Life before recovery was bleak and hopeless. Anything that got in the way of my use had to go. My goals continued to change in order to meet the needs of my addiction. Since getting sober, recovery has taught me to use my own experiences to cultivate healing in others. I was once a lost and frightened young girl, but today I have begun to pick up the wreckage of my past. I now realize that bad things happen sometimes, but we have a choice in what happens afterward. Out of that darkness, I have found incredible strength and hope. My past has inspired me to pursue a career in social work so that I can help inspire others. I am currently in my first year of a Masters in Social Work program and am working toward becoming a therapist.

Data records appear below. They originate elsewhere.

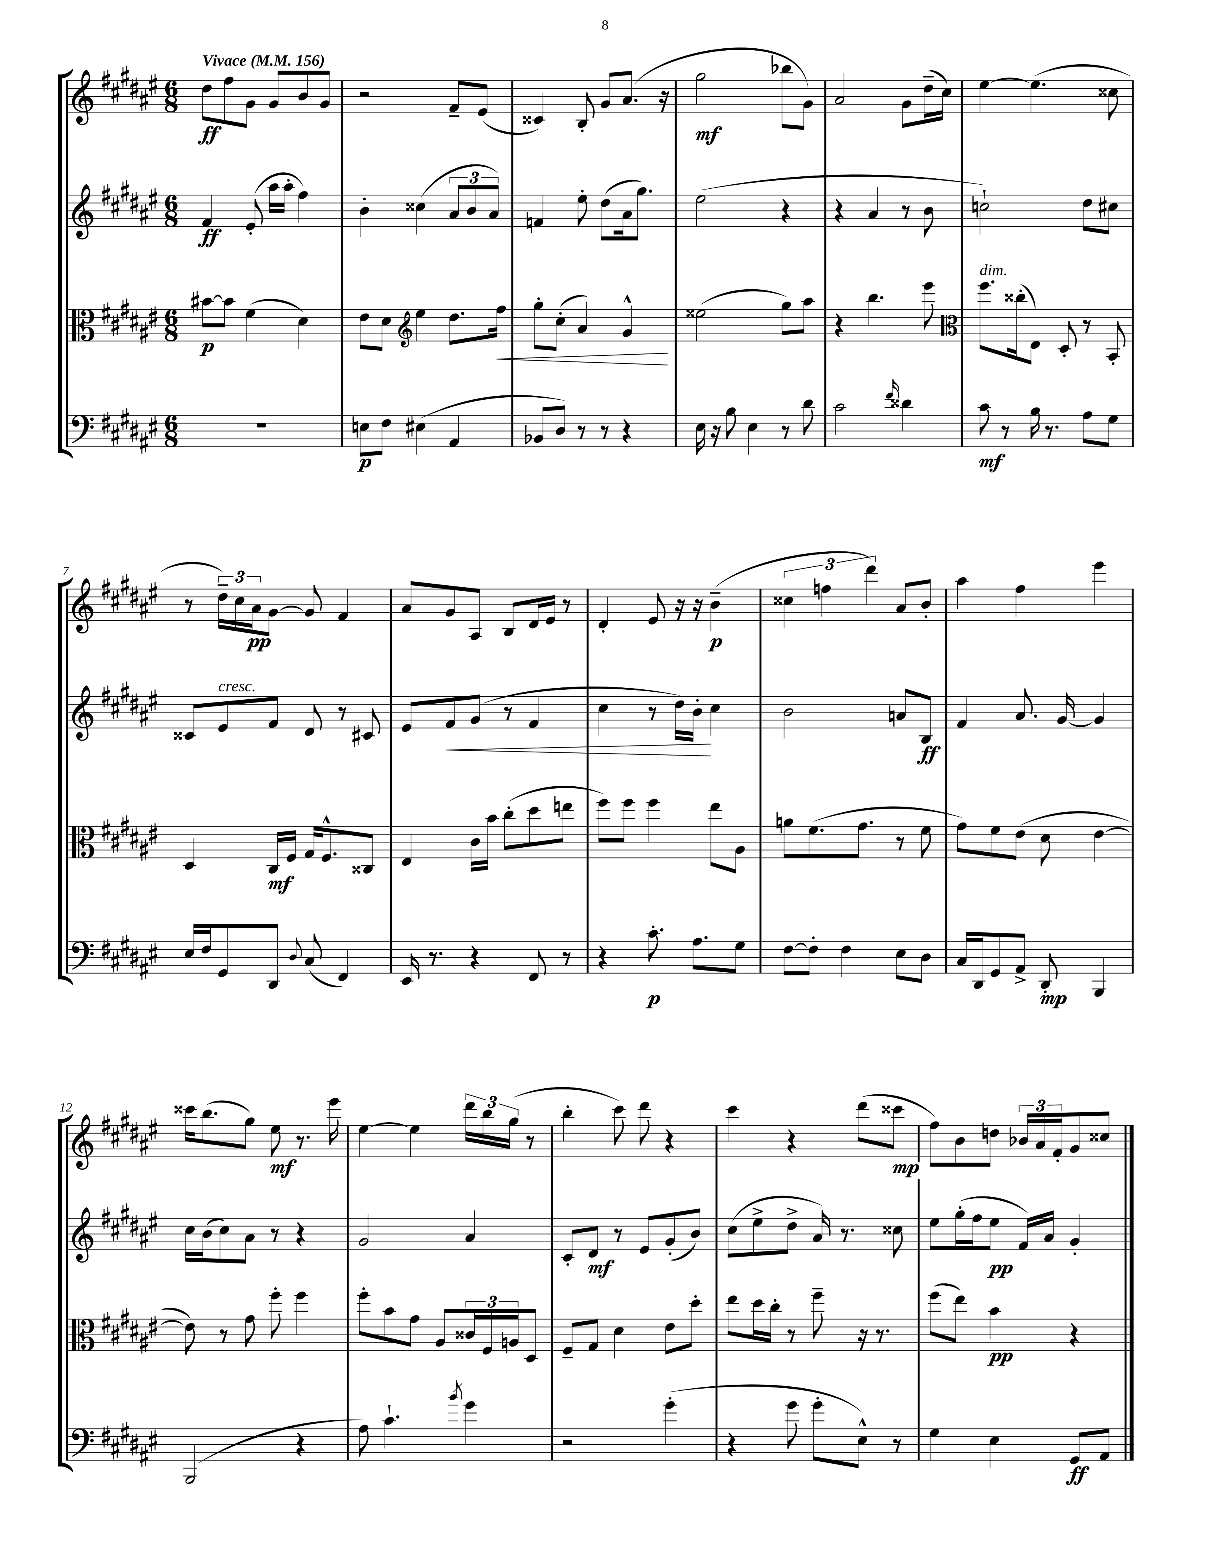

**kern	**kern	**kern	**kern
*staff4	*staff3	*staff2	*staff1
*clefF4	*clefC3	*clefG2	*clefG2
*k[f#c#g#d#a#e#]	*k[f#c#g#d#a#e#]	*k[f#c#g#d#a#e#]	*k[f#c#g#d#a#e#]
*M6/8	*M6/8	*M6/8	*M6/8
*MM156	*MM156	*MM156	*MM156
2.r	[8b#	4f#	8dd#
.	8b#]	.	8ff#
.	(4f#	(8e#'	8g#
.	.	16aa#	8g#
.	.	16aa#'	.
.	4d#)	4ff#)	8b
.	.	.	8g#
=	=	=	=
8E	8e#	4b'	2r
8F#	8d#	.	.
*	*clefG2	*	*
(4E#	4ee#	(4cc##	.
4AA#	8.dd#	12a#	8f#~
.	.	12b	.
.	.	.	(8e#
.	.	12a#)	.
.	16ff#	.	.
=	=	=	=
8BB-	8gg#'	4f	4c##)
8D#)	(8cc#'	.	.
8r	4a#)	8ee#'	8B'
8r	.	(8dd#	8g#
4r	4g#^^	16a#	(8.a#
.	.	8.gg#)	.
.	.	.	16r
=	=	=	=
16E#	(2ee##	(2ee#	2gg#
16r	.	.	.
8B	.	.	.
4E#	.	.	.
8r	8gg#)	4r	8bb-
8d#	8aa#	.	8g#)
=	=	=	=
2c#	4r	4r	2a#
.	4.bb	4a#	.
16qqf#	.	.	.
4d##	.	8r	8g#
.	8eee#	8b	(16dd#~
.	.	.	16cc#)
=	=	=	=
*	*clefC3	*	*
8c#	8.ff#	2cc`)	[4ee#
8r	.	.	.
.	(16cc##'	.	.
16B	8E#)	.	(4.ee#]
8.r	.	.	.
.	8D#'	.	.
8A#	8r	8dd#	.
8G#	8BB'	8cc#	8cc##
=	=	=	=
16E#	4D#	8c##	8r
16F#	.	.	.
8GG#	.	8e#	24dd#~)
.	.	.	24cc#
.	.	.	24a#
8DD#	16C#	8f#	[8g#
.	16F#	.	.
8qqD#	.	.	.
(8C#	16G#	8d#	8g#]
.	8.F#^^	.	.
4FF#)	.	8r	4f#
.	8C##	8c#	.
=	=	=	=
16EE#	4E#	8e#	8a#
8.r	.	.	.
.	.	8f#	8g#
4r	16c#	(8g#	8A#
.	16b	.	.
.	(8cc#'	8r	8B
8FF#	8dd#	4f#	16d#
.	.	.	16e#
8r	8ee	.	8r
=	=	=	=
4r	8ff#)	4cc#	4d#'
.	8ff#	.	.
8.c#'	4ff#	8r	8e#
.	.	16dd#)	16r
8.A#	.	16b'	16r
.	8ee#	4cc#	(4b~
8G#	8A#	.	.
=	=	=	=
[8F#	8a	2b	6cc##
8F#']	(8.f#	.	.
.	.	.	6ff
4F#	.	.	.
.	8.g#	.	.
.	.	.	6ddd#)
8E#	8r	8a	8a#
8D#	8f#	8B	8b'
=	=	=	=
16C#	8g#)	4f#	4aa#
16DD#	.	.	.
8GG#	8f#	.	.
8AA#^	(8e#	8.a#	4ff#
8DD#'	8d#	.	.
.	.	[16g#	.
4BBB	[4e#	4g#]	4eee#
=	=	=	=
(2BBB	8e#])	16cc#	16ccc##
.	.	(16b	(8.bb
.	8r	8cc#)	.
.	8g#	8a#	8gg#)
.	8ff#'	8r	8ee#
4r	4ff#	4r	8.r
.	.	.	16eee#
=	=	=	=
8A#)	8ff#'	2g#	[4ee#
4.c#`	8b	.	.
.	8g#	.	4ee#]
.	8A#	.	.
8qb	.	.	.
4g#	24c##	4a#	24ddd#
.	24F#	.	24bb
.	24A	.	(24gg#
.	8D#	.	8r
=	=	=	=
2r	8F#~	8c#'	4bb'
.	8G#	8d#	.
.	4d#	8r	8ccc#)
.	.	8e#	8ddd#
(4g#'	8e#	(8g#'	4r
.	8dd#'	8b)	.
=	=	=	=
4r	8ee#	(8cc#	4ccc#
.	16dd#	8ee#^	.
.	16cc#'	.	.
8g#	8r	8dd#^	4r
8g#'	8ff#~	16a#)	.
.	.	8.r	.
8E#^^)	16r	.	(8ddd#
.	8.r	.	.
8r	.	8cc##	8ccc##
=	=	=	=
4G#	(8ff#	8ee#	8ff#)
.	8ee#)	(16gg#'	8b
.	.	16ff#	.
4E#	4b	8ee#	8dd
.	.	16f#)	24b-
.	.	.	24a#
.	.	16a#	.
.	.	.	24f#'
8GG#	4r	4g#'	8g#
8AA#	.	.	8cc##
==	==	==	==
*-	*-	*-	*-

Life today is incredible. I am literally living the dream. Many people, myself included, were unsure if I would live past my eighteenth birthday. I never imagined that I would be able to graduate college and definitely had no thoughts of ever attending graduate school. Now I am in the number one MSW program in the country, and it is truly surreal. I have firmly planted myself in the middle of both the Collegiate Recovery Program and Students for Recovery on campus. Without having those constant recovery supports, I do not think I would be able to manage the stresses of being in such a competitive program. I am the daughter, sister and friend that I always wanted to be but was unable to be during active addiction. I have the ability to show up for my family and friends today. I am surrounded by an incredible, supportive and loving community and continually feel overwhelmed by gratitude. My life today has far surpassed anything I ever imagined for myself. It is no longer about what I can get out of this world but what can I do to give back.
Recovery is a way of life for me. Everything that I have and everything that I do is because of my recovery. It is not just about putting down the drink and the drugs and maintaining an abstinent lifestyle. Recovery is much more than that. It is finding a community of others to relate to and reach to for support; practicing love, patience and tolerance for others in all areas of my life; and using the principles of 12-step programs to improve not only the quality of my life but the quality of others’ lives as well. My recovery depends on my constant connection with a higher power and staying plugged in to the recovery community at all times. Every day that I stay sober is a successful day. As long as I maintain my recovery, I have a choice. I did not choose to be an addict or an alcoholic, but I did eventually choose recovery. Every day I continue to make that choice, and I pray that one day at a time I will continue to do so.